Is it possible to filter an ETS table with a contains or a starts_with?

I’m implementing a search feature for data that’s backed by an ETS table. Given the following:

:ets.new(:nodes, [:named_table])
:ets.insert(:nodes, {1, "Fred"})
:ets.insert(:nodes, {2, "Frederich"})
:ets.insert(:nodes, {3, "Barney"})

Is there a way to filter the second column with a starts_with or a contains? To demonstrate the sentiment of what I’d like to do (in spite of it not being a valid guard clause):

match_spec = :ets.fun2ms(fn {id, name} when String.contains?(name, "Fred") ->
    {id, name}
end)

:ets.select(:nodes, match_spec)

Is this a case where my only option is to traverse the table?

1 Like

binary_part is allowed in matchspecs, so in principle you could use that for the starts_with search.
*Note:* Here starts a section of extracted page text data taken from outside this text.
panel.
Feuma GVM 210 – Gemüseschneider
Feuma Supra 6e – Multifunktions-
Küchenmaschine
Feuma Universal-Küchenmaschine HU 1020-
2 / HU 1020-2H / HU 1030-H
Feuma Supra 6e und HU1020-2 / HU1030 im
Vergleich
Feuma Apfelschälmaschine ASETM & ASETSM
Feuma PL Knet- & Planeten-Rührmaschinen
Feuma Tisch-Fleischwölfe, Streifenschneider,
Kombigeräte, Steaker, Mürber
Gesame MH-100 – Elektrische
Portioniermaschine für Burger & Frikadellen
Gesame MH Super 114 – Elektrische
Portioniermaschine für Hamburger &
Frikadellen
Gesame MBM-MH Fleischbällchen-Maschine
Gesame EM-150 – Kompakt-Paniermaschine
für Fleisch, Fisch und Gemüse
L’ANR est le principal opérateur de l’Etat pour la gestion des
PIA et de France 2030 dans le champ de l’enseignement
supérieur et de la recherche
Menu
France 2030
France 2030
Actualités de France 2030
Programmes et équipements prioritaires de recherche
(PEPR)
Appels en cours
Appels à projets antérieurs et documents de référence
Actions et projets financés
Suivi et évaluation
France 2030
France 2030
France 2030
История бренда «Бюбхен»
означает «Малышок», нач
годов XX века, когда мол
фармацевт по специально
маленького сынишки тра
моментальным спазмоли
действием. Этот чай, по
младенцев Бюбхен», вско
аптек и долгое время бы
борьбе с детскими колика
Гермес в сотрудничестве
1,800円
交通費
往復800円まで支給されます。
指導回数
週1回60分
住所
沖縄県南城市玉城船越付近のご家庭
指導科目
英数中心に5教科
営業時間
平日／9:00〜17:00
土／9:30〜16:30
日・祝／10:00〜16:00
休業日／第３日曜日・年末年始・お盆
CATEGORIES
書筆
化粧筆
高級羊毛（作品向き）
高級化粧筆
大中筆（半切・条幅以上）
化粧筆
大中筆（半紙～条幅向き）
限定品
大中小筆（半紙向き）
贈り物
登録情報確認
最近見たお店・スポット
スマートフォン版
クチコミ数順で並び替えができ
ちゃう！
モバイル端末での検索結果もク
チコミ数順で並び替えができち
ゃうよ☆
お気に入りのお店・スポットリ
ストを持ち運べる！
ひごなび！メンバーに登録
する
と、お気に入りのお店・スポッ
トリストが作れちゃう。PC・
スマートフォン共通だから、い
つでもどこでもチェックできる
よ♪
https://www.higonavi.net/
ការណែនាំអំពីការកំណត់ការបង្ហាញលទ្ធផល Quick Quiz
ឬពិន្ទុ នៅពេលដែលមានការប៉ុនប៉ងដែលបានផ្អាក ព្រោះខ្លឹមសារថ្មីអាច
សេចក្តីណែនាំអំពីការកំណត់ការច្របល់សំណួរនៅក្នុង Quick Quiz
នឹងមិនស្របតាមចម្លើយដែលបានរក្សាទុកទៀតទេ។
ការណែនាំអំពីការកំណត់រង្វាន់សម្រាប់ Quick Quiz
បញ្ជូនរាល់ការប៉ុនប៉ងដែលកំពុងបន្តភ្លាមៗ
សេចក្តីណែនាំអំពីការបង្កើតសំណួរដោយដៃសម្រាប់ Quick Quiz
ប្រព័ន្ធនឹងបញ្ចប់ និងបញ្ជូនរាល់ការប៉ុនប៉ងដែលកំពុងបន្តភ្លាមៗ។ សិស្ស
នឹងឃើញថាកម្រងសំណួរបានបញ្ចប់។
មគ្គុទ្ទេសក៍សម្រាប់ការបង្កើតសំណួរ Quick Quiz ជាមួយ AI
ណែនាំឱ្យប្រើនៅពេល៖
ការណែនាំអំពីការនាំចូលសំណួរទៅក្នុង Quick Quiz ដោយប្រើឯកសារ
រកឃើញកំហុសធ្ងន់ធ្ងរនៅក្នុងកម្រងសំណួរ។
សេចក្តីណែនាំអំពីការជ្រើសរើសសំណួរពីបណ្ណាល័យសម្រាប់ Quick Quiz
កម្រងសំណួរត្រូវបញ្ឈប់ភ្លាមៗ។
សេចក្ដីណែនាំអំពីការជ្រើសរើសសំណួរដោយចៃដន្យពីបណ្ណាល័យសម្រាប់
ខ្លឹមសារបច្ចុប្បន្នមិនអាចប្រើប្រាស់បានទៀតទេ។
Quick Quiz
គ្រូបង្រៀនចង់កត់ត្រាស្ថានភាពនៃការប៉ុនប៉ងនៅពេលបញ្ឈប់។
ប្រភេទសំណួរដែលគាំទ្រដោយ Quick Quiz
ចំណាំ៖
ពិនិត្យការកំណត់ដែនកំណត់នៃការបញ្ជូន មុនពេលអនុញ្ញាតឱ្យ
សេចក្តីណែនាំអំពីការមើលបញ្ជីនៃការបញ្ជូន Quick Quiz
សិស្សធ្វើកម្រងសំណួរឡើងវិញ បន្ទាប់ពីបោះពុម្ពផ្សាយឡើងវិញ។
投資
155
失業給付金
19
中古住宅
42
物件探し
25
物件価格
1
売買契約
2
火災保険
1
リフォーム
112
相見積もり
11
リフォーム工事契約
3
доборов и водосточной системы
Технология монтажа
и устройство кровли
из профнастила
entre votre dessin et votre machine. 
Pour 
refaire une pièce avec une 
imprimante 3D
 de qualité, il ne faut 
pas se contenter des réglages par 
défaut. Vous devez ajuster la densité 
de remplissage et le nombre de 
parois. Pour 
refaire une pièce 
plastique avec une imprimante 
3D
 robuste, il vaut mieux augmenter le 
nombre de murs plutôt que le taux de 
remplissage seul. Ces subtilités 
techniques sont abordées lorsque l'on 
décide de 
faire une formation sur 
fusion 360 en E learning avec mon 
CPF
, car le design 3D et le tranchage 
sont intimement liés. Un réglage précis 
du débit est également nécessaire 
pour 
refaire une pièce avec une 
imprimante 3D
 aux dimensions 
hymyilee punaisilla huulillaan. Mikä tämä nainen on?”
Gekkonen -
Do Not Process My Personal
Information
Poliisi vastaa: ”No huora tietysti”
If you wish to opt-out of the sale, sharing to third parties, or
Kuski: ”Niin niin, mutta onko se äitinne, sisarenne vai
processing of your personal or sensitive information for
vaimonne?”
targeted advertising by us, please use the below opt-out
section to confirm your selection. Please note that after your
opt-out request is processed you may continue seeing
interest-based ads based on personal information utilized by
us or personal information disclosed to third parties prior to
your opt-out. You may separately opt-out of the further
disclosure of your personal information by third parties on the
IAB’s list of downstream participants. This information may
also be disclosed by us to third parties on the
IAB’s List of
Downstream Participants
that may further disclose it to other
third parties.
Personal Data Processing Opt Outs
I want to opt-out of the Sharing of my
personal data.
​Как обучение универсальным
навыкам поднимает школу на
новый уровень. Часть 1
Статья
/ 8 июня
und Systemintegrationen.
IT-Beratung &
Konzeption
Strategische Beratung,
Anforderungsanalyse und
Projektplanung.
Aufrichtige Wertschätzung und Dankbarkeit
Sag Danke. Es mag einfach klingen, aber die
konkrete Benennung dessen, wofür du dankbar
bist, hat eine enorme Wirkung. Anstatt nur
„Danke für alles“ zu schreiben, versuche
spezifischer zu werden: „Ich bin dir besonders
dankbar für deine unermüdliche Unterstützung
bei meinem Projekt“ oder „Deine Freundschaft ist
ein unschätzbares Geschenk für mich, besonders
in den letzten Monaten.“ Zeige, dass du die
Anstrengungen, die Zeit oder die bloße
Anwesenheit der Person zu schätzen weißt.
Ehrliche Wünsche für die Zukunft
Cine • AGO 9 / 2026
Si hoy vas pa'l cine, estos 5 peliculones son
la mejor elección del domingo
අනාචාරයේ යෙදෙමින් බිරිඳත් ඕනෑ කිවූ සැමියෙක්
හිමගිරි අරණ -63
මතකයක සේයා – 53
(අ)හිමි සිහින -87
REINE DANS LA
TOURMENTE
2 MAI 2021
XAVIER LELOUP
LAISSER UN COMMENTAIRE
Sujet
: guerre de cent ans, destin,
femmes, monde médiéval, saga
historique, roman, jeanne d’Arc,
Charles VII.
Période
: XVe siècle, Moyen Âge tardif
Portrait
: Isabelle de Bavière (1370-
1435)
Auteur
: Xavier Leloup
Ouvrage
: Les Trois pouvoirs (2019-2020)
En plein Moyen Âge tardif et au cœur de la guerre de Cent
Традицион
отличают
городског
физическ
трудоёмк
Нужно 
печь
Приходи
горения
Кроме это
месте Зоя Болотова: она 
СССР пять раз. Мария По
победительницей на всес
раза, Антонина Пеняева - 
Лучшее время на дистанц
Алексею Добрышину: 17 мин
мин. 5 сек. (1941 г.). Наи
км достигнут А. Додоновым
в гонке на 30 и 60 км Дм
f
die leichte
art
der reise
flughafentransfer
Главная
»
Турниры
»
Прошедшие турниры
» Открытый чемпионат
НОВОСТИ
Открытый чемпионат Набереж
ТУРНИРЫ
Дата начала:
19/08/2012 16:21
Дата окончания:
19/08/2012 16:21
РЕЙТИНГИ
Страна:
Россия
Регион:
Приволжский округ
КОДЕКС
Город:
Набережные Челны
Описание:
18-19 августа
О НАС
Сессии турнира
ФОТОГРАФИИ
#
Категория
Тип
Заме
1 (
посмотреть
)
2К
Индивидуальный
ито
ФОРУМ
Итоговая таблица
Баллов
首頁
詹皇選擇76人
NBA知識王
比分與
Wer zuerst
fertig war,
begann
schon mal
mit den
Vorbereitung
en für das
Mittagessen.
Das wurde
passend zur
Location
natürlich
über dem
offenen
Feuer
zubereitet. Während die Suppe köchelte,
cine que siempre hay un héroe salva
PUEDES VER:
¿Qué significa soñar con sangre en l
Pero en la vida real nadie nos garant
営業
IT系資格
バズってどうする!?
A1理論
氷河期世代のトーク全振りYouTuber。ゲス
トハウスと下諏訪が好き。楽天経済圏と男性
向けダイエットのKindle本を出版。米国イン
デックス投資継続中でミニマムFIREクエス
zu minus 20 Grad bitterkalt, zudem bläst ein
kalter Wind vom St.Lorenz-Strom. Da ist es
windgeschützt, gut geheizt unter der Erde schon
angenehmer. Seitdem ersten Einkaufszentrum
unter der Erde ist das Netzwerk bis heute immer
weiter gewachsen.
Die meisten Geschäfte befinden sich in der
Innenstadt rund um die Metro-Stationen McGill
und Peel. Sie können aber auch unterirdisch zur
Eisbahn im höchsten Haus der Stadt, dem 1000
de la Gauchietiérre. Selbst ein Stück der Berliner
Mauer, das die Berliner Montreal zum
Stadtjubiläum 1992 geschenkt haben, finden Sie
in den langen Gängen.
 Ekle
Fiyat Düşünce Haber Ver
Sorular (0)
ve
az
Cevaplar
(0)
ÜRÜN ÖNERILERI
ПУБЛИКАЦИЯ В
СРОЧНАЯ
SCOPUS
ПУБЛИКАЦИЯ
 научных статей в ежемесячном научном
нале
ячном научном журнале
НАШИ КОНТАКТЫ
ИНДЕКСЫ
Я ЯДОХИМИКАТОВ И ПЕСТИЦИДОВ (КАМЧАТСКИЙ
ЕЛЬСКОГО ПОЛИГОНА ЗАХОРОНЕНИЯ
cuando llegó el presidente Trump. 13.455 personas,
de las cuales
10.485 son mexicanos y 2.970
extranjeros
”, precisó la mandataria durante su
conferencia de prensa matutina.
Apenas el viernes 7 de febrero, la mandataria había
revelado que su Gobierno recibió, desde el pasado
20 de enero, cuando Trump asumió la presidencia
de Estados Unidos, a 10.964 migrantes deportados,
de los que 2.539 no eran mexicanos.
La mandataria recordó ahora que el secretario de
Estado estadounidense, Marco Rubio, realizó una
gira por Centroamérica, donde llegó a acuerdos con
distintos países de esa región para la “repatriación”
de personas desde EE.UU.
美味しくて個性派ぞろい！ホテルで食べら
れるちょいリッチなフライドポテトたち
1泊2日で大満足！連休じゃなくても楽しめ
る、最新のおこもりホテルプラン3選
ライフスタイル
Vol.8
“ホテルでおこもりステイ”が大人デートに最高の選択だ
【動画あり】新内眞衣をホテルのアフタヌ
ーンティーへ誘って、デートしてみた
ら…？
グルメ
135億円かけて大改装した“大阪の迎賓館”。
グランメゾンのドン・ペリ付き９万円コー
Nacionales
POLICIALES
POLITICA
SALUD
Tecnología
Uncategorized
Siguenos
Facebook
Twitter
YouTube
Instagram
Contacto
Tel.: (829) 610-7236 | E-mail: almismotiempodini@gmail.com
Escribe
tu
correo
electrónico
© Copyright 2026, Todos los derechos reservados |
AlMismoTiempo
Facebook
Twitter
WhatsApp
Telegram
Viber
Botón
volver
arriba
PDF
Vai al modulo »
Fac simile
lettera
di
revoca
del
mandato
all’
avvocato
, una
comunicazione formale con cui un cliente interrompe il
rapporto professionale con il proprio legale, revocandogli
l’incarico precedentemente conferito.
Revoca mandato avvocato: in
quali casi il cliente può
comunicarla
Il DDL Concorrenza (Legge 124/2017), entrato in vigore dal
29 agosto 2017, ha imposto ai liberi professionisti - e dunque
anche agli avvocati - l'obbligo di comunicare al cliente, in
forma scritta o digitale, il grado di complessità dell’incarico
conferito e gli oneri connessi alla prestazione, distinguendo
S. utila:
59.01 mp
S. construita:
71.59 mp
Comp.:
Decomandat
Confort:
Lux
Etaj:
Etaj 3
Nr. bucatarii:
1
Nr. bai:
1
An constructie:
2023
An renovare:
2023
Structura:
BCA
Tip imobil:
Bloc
That won’t help with contains, though…

While it’s faster than many other approaches :ets.select is still going to be time-consuming if the table is large; it’s like always doing a sequential-scan in a full-size DBMS.

The solution to that for ETS is similarly parallel: create additional tables that speed up important queries. For instance, you can make “starts with” queries efficient if you maintain a second :bag table like:

{"F", 1}
{"Fr", 1}
{"Fre", 1}
{"Fred", 1}
{"F", 2}
{"Fr", 2}
{"Fre", 2}
{"Fred", 2}
{"Frede", 2}
{"Freder", 2}
{"Frederi", 2}
{"Frederic", 2}
{"Frederich", 2}
{"B", 3}
{"Ba", 3}
{"Bar", 3}
{"Barn", 3}
{"Barne", 3}
{"Barney", 3}

Like any index, this trades memory usage for retrieval speed.

Indexing for “contains” is harder but there are well-documented techniques like trigram indexing that can help.

11 Likes